> **Excerto do documento**
++++++++
Um retrato que tem tanto de negro como de opaco. E é a opacidade que mais me preocupa.
Posted by: Cláudia Camacho | 01/02/2010 at 13:50
Análise lúcida e preocupante..!
Um Bom 2010.
Posted by: AB | 01/02/2010 at 15:43
Alexandre
pese embora o carácter catastrofista do texto, subscrevo a maioria das suas preocupações e cautelas e felicito-o pelo trabalho sério de inventariação. Contudo e tal como o fez para o Museu de Arte Popular é desejável que torne mais públicas as suas propostas pelas diversas áreas que aborda.
apr
Posted by: apr | 01/03/2010 at 17:21
tag Jugular: Coisas da "terceira margem do rio"
Posted by: av | 01/03/2010 at 20:33
Nem sempre os blogs/bloggers usam tags, por isso fazer críticas aos mesmo pela ausência deles parece-me abusivo
Posted by: Maria | 01/03/2010 at 23:12
Existe uma expressão portuguesa que diz “passar das palavras aos actos”. Ao ler este seu texto pergunto-lhe se em vez apontar somente o lado negativo da questão o que é que o Alexandre faria em cada um dos casos para melhorar a situação…, e no decorrer deste pensamento não consigo evitar e ousar desafia-lo a dar o passo de forma a fazer parte activa do processo cultural. Confesso que seria interessante.
++++++++
> **Problema**
Reescreva tudo o que vai de "Posted by: Cláudia" até "áreas que aborda." no excerto, alterando "Museu de Arte Popular" para "Museu do Chiado". Esta tarefa não depende da listagem.

> **Dados fornecidos**
++++++++
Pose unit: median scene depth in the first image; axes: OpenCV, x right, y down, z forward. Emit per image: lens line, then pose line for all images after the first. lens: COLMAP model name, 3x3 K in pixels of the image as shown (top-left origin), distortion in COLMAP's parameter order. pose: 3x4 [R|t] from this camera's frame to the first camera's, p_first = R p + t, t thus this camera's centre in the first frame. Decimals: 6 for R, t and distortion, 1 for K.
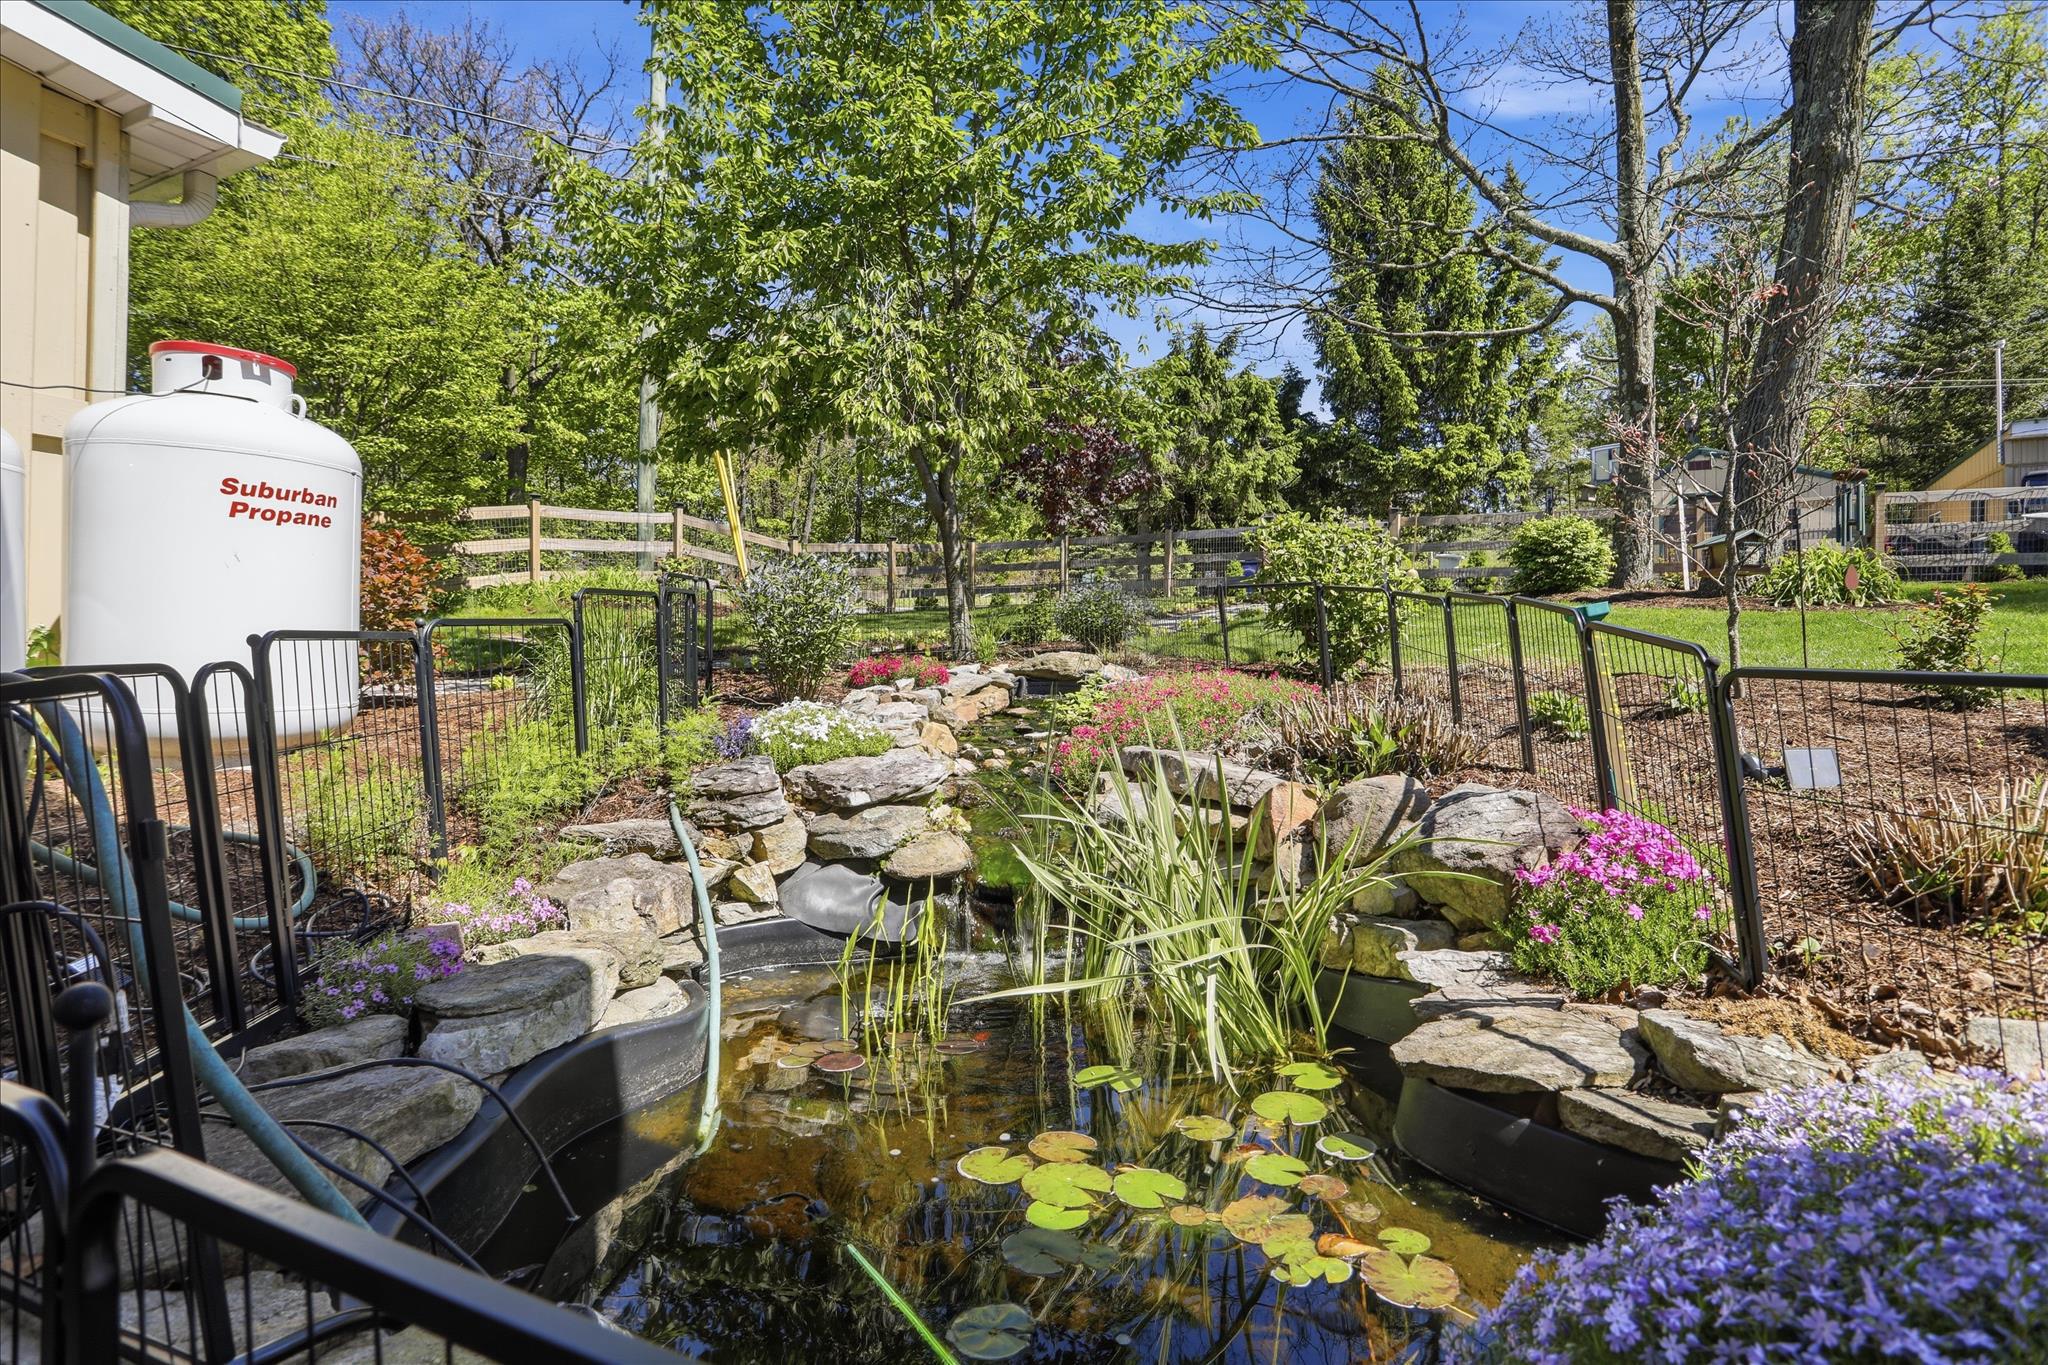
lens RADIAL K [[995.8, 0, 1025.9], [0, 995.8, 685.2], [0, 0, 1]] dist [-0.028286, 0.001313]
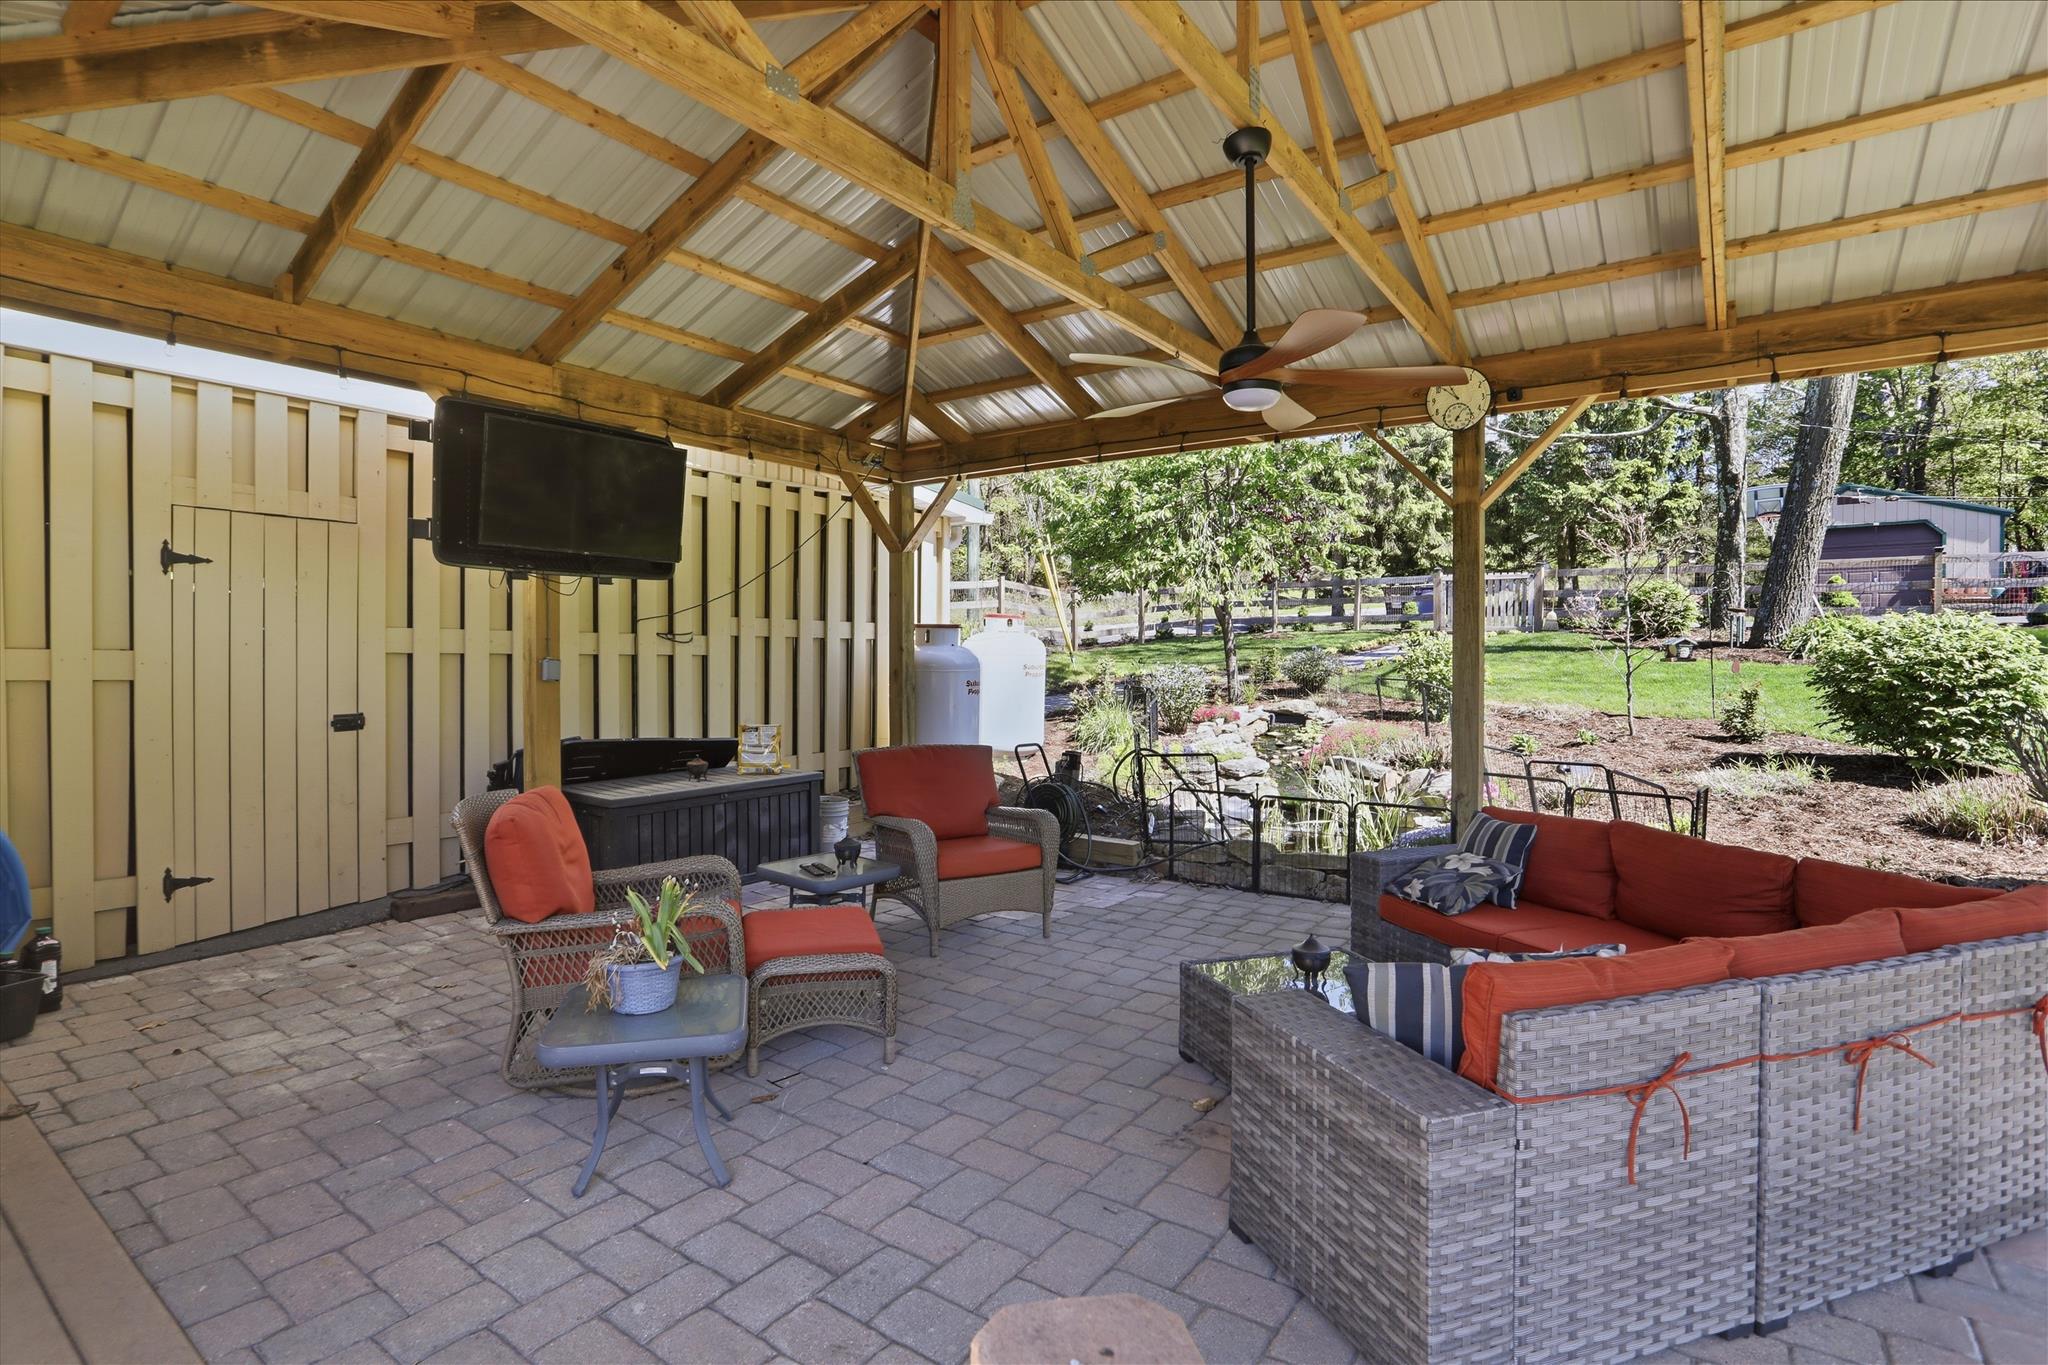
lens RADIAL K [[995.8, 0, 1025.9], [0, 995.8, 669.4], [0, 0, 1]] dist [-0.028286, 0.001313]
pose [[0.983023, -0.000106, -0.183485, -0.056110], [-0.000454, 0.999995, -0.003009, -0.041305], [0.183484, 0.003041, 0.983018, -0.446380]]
++++++++
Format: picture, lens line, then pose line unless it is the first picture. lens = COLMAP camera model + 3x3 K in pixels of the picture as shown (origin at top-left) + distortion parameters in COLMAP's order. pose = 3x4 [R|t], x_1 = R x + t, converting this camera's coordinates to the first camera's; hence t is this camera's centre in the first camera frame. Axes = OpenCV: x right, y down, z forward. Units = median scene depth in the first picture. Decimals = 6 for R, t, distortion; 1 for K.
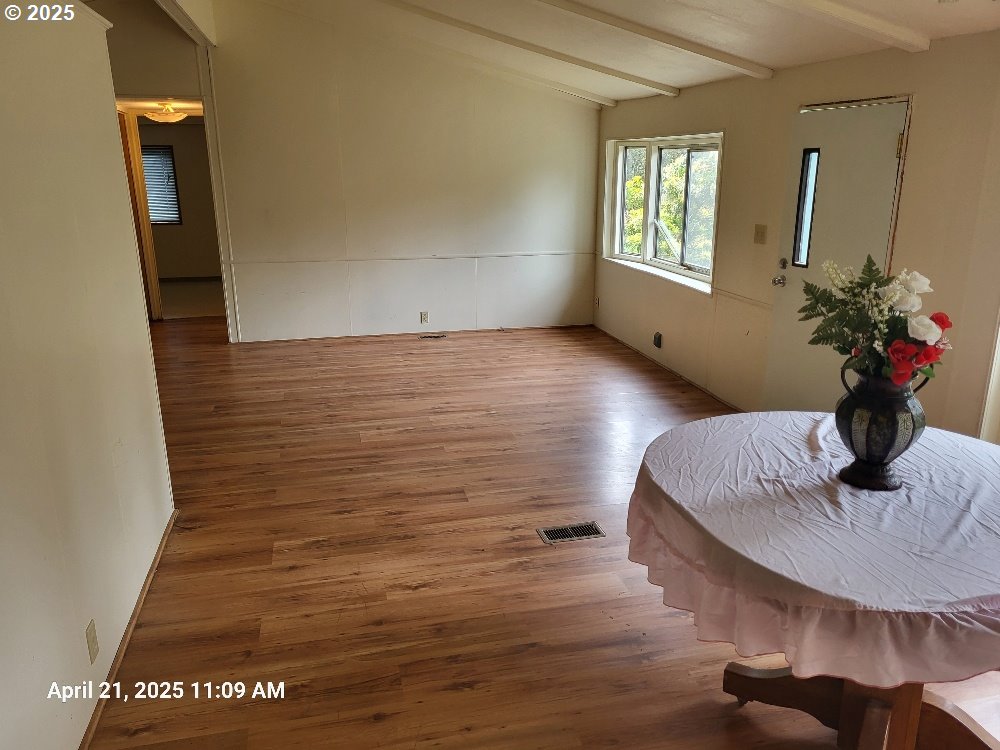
++++++++
> **Resposta escrita**
Posted by: Cláudia Camacho | 01/02/2010 at 13:50
Análise lúcida e preocupante..!
Um Bom 2010.
Posted by: AB | 01/02/2010 at 15:43
Alexandre
pese embora o carácter catastrofista do texto, subscrevo a maioria das suas preocupações e cautelas e felicito-o pelo trabalho sério de inventariação. Contudo e tal como o fez para o Museu do Chiado é desejável que torne mais públicas as suas propostas pelas diversas áreas que aborda.